Prompt: All entries need to be written out again exactly, without their pictures.

Dataset content:
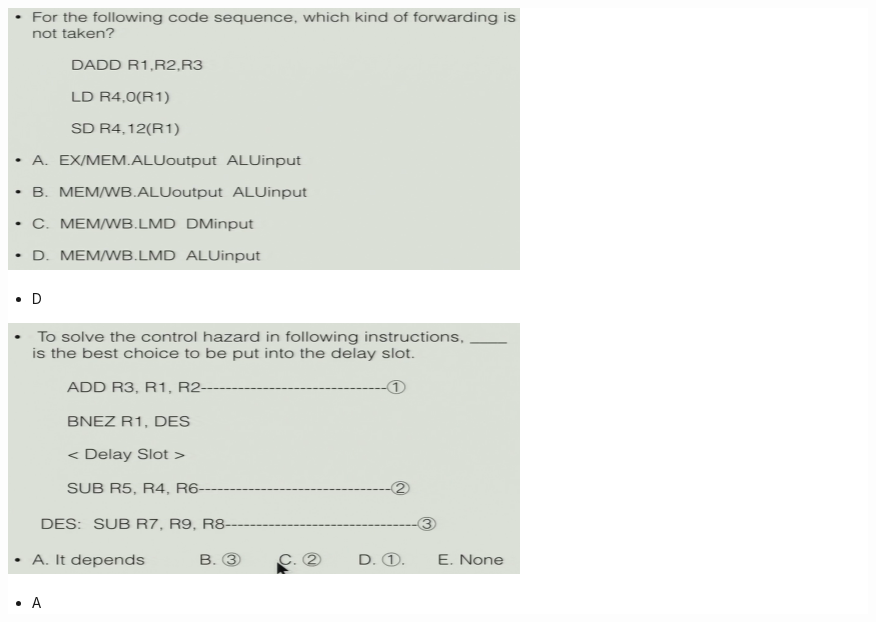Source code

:<img src="CA.assets/image-20201117190512954.png" alt="image-20201117190512954" style="zoom:50%;" />

- D

<img src="CA.assets/image-20201117191016900.png" alt="image-20201117191016900" style="zoom:50%;" />

- A
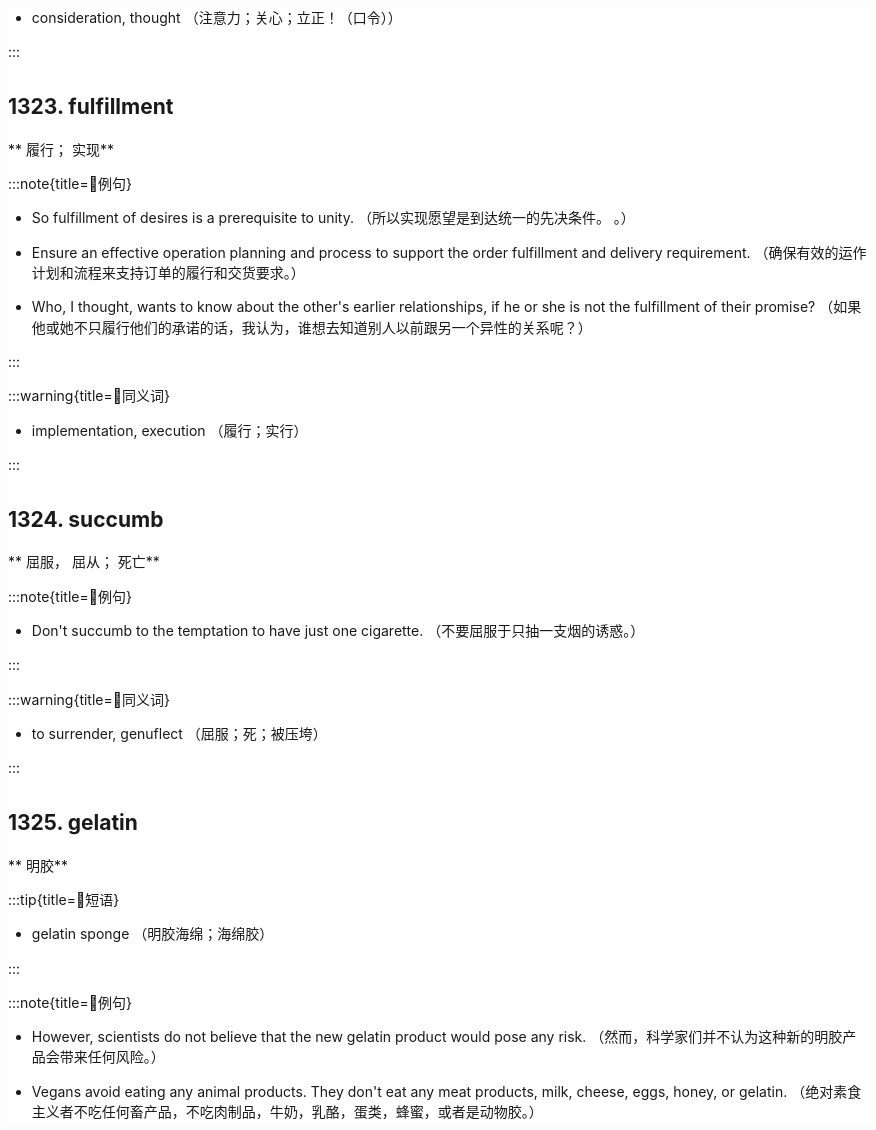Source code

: - consideration, thought （注意力；关心；立正！（口令））

:::


## 1323. fulfillment

** 履行； 实现**

:::note{title=🎤例句}

- So fulfillment of desires is a prerequisite to unity. （所以实现愿望是到达统一的先决条件。 。）

- Ensure an effective operation planning and process to support the order fulfillment and delivery requirement. （确保有效的运作计划和流程来支持订单的履行和交货要求。）

- Who, I thought, wants to know about the other's earlier relationships, if he or she is not the fulfillment of their promise? （如果他或她不只履行他们的承诺的话，我认为，谁想去知道别人以前跟另一个异性的关系呢？）

:::

:::warning{title=🤔同义词}

- implementation, execution （履行；实行）

:::


## 1324. succumb

** 屈服， 屈从； 死亡**

:::note{title=🎤例句}

- Don't succumb to the temptation to have just one cigarette. （不要屈服于只抽一支烟的诱惑。）

:::

:::warning{title=🤔同义词}

- to surrender, genuflect （屈服；死；被压垮）

:::


## 1325. gelatin

** 明胶**

:::tip{title=🤩短语}

- gelatin sponge （明胶海绵；海绵胶）

:::

:::note{title=🎤例句}

- However, scientists do not believe that the new gelatin product would pose any risk. （然而，科学家们并不认为这种新的明胶产品会带来任何风险。）

- Vegans avoid eating any animal products. They don't eat any meat products, milk, cheese, eggs, honey, or gelatin. （绝对素食主义者不吃任何畜产品，不吃肉制品，牛奶，乳酪，蛋类，蜂蜜，或者是动物胶。）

Result of the task:
Source code

:<img src="CA.assets/image-20201117190512954.png" alt="image-20201117190512954" style="zoom:50%;" />

- D

<img src="CA.assets/image-20201117191016900.png" alt="image-20201117191016900" style="zoom:50%;" />

- A
Source code

: - consideration, thought （注意力；关心；立正！（口令））

:::


## 1323. fulfillment

** 履行； 实现**

:::note{title=🎤例句}

- So fulfillment of desires is a prerequisite to unity. （所以实现愿望是到达统一的先决条件。 。）

- Ensure an effective operation planning and process to support the order fulfillment and delivery requirement. （确保有效的运作计划和流程来支持订单的履行和交货要求。）

- Who, I thought, wants to know about the other's earlier relationships, if he or she is not the fulfillment of their promise? （如果他或她不只履行他们的承诺的话，我认为，谁想去知道别人以前跟另一个异性的关系呢？）

:::

:::warning{title=🤔同义词}

- implementation, execution （履行；实行）

:::


## 1324. succumb

** 屈服， 屈从； 死亡**

:::note{title=🎤例句}

- Don't succumb to the temptation to have just one cigarette. （不要屈服于只抽一支烟的诱惑。）

:::

:::warning{title=🤔同义词}

- to surrender, genuflect （屈服；死；被压垮）

:::


## 1325. gelatin

** 明胶**

:::tip{title=🤩短语}

- gelatin sponge （明胶海绵；海绵胶）

:::

:::note{title=🎤例句}

- However, scientists do not believe that the new gelatin product would pose any risk. （然而，科学家们并不认为这种新的明胶产品会带来任何风险。）

- Vegans avoid eating any animal products. They don't eat any meat products, milk, cheese, eggs, honey, or gelatin. （绝对素食主义者不吃任何畜产品，不吃肉制品，牛奶，乳酪，蛋类，蜂蜜，或者是动物胶。）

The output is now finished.